(Stored data entries)
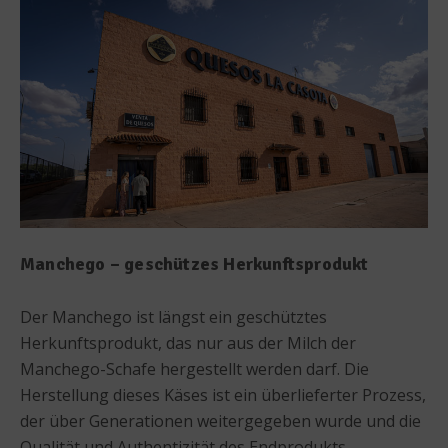
Manchego – geschützes Herkunftsprodukt
Der Manchego ist längst ein geschütztes
Herkunftsprodukt, das nur aus der Milch der
Manchego-Schafe hergestellt werden darf. Die
Herstellung dieses Käses ist ein überlieferter Prozess,
der über Generationen weitergegeben wurde und die
Qualität und Authentizität des Endprodukts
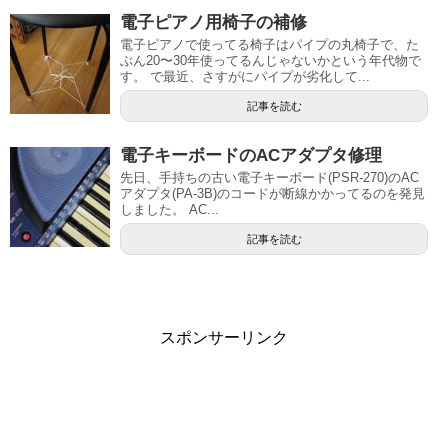
電子ピアノ用椅子の補修
電子ピアノで使ってる椅子はパイプの丸椅子で、た
ぶん20〜30年使ってるんじゃないかという年代物で
す。 で最近、さすがにパイプが劣化して...
記事を読む
電子キーボードのACアダプタ修理
先日、手持ちの古い電子キーボード(PSR-270)のAC
アダプタ(PA-3B)のコードが断線かかってるのを発見
しました。 AC...
記事を読む
スポンサーリンク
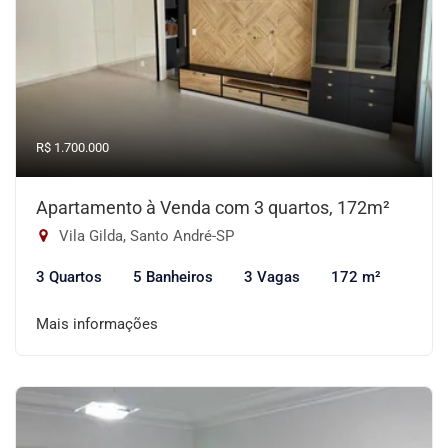
R$ 1.700.000
Apartamento à Venda com 3 quartos, 172m²
Vila Gilda, Santo André-SP
3 Quartos
5 Banheiros
3 Vagas
172 m²
Mais informações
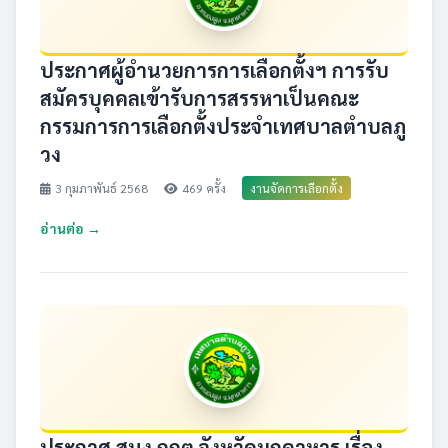
ประกาศผู้อำนวยการการเลือกตั้งฯ การรับ
สมัครบุคคลเข้ารับการสรรหาเป็นคณะ
กรรมการการเลือกตั้งประจำเทศบาลตำบลภู
วง
3 กุมภาพันธ์ 2568
469 ครั้ง
งานจัดการเลือกตั้ง
อ่านต่อ →
ประกาศ สนง.กกต.จังหวัดมุกดาหาร เรื่อง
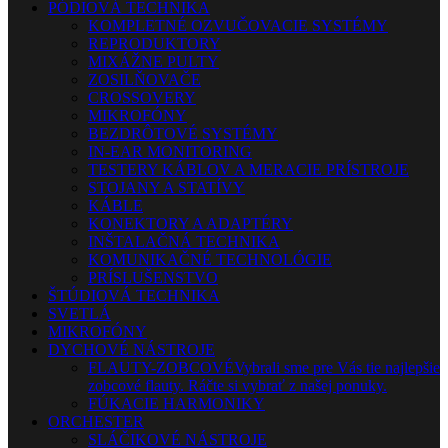
PÓDIOVÁ TECHNIKA
KOMPLETNÉ OZVUČOVACIE SYSTÉMY
REPRODUKTORY
MIXÁŽNE PULTY
ZOSILŇOVAČE
CROSSOVERY
MIKROFÓNY
BEZDRÔTOVÉ SYSTÉMY
IN-EAR MONITORING
TESTERY KÁBLOV A MERACIE PRÍSTROJE
STOJANY A STATÍVY
KÁBLE
KONEKTORY A ADAPTÉRY
INŠTALAČNÁ TECHNIKA
KOMUNIKAČNÉ TECHNOLÓGIE
PRÍSLUŠENSTVO
ŠTÚDIOVÁ TECHNIKA
SVETLÁ
MIKROFÓNY
DYCHOVÉ NÁSTROJE
FLAUTY-ZOBCOVÉ
Vybrali sme pre Vás tie najlepšie
zobcové flauty. Ráčte si vybrať z našej ponuky.
FÚKACIE HARMONIKY
ORCHESTER
SLÁČIKOVÉ NÁSTROJE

### PROBLEM DETAILS:
Show all lines from the records above where the word "Herkunftsprodukt" occurs.

### YOUR RESPONSE:
Manchego – geschützes Herkunftsprodukt
Herkunftsprodukt, das nur aus der Milch der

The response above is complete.